Additionally, he said stutterers sometimes turn to drastic measures including spiritual or faith healing, unnecessary surgeries (cutting the lingua frenum, a membrane beneath the tongue) or ingesting potentially dangerous items.

A program with a past, and a future

Committed to helping those who stutter, like themselves, Gabel and Nsabimana decided that developing a training program would be the best use of their limited resources, since the project is not funded. The recent program is their third collaboration.

“We ran a pilot program in January, but we had to stop because of the pandemic,” Gabel said. “Then, we restarted it in May with an eight-week course that followed a similar model, but without the Zoom meetings. Six people completed that.”

Following the May course, Gabel and Nsabimana determined that an eight-week commitment might be too much for students. As a result, they made the last four weeks optional.

“That’s what is great about this program,” Gabel said. “We’re able to adapt it to fit participants’ needs.”

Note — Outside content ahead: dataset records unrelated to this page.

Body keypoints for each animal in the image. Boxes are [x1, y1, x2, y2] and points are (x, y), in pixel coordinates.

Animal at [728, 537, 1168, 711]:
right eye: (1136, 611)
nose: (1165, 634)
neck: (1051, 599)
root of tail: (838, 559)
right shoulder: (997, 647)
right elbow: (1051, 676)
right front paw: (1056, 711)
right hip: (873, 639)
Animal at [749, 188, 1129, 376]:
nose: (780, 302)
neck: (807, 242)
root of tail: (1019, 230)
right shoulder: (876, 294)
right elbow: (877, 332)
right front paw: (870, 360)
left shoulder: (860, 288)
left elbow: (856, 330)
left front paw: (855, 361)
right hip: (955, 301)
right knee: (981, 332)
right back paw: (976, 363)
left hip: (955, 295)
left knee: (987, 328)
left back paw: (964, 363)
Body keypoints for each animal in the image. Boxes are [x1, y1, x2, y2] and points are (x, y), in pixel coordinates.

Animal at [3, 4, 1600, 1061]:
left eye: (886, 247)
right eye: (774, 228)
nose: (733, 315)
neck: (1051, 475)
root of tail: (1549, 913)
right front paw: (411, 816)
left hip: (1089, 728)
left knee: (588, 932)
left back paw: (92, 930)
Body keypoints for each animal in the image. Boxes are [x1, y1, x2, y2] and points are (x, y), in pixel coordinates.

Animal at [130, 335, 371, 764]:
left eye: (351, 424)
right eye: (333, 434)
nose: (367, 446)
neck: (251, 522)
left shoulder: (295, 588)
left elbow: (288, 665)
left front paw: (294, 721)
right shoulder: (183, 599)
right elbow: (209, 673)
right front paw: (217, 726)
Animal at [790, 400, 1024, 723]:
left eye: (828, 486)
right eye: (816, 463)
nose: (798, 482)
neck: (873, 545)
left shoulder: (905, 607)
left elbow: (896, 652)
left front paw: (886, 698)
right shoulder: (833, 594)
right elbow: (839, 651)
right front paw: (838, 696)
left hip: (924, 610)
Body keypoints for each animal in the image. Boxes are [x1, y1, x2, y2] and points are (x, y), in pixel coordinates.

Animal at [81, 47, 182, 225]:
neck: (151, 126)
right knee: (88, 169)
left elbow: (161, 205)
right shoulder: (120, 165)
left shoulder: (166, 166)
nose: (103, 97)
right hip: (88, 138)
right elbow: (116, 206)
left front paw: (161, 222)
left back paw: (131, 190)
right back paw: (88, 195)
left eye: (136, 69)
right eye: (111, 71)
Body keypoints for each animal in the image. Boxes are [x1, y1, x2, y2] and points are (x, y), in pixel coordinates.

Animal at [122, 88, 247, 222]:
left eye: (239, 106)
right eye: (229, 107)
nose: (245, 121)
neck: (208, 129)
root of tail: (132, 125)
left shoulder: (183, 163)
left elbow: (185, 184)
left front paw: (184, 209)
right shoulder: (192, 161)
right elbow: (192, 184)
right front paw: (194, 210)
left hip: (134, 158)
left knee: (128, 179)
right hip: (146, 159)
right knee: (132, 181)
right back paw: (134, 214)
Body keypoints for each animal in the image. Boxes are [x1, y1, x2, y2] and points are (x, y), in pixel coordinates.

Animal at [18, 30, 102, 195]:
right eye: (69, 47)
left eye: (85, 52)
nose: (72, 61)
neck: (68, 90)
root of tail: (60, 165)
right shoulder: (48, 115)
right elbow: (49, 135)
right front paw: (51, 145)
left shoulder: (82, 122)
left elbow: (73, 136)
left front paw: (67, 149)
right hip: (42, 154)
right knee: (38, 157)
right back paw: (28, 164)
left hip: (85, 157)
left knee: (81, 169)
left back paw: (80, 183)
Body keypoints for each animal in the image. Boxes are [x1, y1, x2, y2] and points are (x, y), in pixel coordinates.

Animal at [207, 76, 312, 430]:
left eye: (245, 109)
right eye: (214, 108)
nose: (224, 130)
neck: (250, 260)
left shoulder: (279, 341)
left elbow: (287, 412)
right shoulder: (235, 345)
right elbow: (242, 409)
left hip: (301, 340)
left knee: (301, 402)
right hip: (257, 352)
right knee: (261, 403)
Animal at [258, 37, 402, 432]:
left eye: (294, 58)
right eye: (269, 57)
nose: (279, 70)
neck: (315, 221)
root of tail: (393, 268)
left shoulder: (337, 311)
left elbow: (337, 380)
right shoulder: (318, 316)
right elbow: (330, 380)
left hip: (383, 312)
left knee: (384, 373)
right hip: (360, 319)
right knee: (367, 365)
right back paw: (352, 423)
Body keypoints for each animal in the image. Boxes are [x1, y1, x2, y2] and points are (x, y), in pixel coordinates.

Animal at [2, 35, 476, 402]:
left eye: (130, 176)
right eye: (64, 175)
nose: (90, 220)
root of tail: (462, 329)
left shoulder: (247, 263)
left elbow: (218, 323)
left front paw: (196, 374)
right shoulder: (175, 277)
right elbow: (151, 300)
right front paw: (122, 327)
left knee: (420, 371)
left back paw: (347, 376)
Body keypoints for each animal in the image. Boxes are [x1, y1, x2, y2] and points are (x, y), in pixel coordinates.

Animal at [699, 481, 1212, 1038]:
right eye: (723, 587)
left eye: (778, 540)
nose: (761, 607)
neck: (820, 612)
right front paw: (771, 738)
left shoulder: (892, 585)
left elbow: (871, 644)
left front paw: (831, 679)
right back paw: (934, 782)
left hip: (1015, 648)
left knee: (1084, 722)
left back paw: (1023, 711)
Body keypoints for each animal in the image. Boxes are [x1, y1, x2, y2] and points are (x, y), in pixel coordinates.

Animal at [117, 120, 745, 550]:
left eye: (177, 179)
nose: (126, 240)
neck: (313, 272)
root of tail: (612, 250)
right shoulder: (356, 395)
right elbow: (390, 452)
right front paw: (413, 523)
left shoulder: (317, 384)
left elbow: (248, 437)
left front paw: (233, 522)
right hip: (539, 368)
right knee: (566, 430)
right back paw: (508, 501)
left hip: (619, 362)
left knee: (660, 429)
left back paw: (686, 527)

Nsabimana hopes to expand the program to additional African countries. He also intends to organize a Train-the-Trainer workshop for school leaders so they can learn how to assist students with communication disorders within the school environment. His aim is to stop students who stutter from dropping out of school. Both initiatives would be free to participants.

Expansion is likewise part of Gabel’s plan. And, if he can secure funding, he would like to bring clinicians into the program to provide stuttering therapy. In the future, he’d also like to add speech-language pathology students to the initiative. Binghamton’s Decker College of Nursing and Health Sciences is developing the speech-language pathology program, which is expected to welcome a first cohort of master’s-level students in 2024.

What other plans does Gabel have for the future of Decker College’s Division of Speech and Language Pathology?

“I really want to set up a worldwide or nationwide consortium for speech therapy, and within that we would primarily focus on stuttering,” he said. “I would like Decker to offer a teletherapy clinic where we provide services in rural communities across New York state. Stuttering would be a big part of that because there’s such a shortage of people providing stuttering therapy.”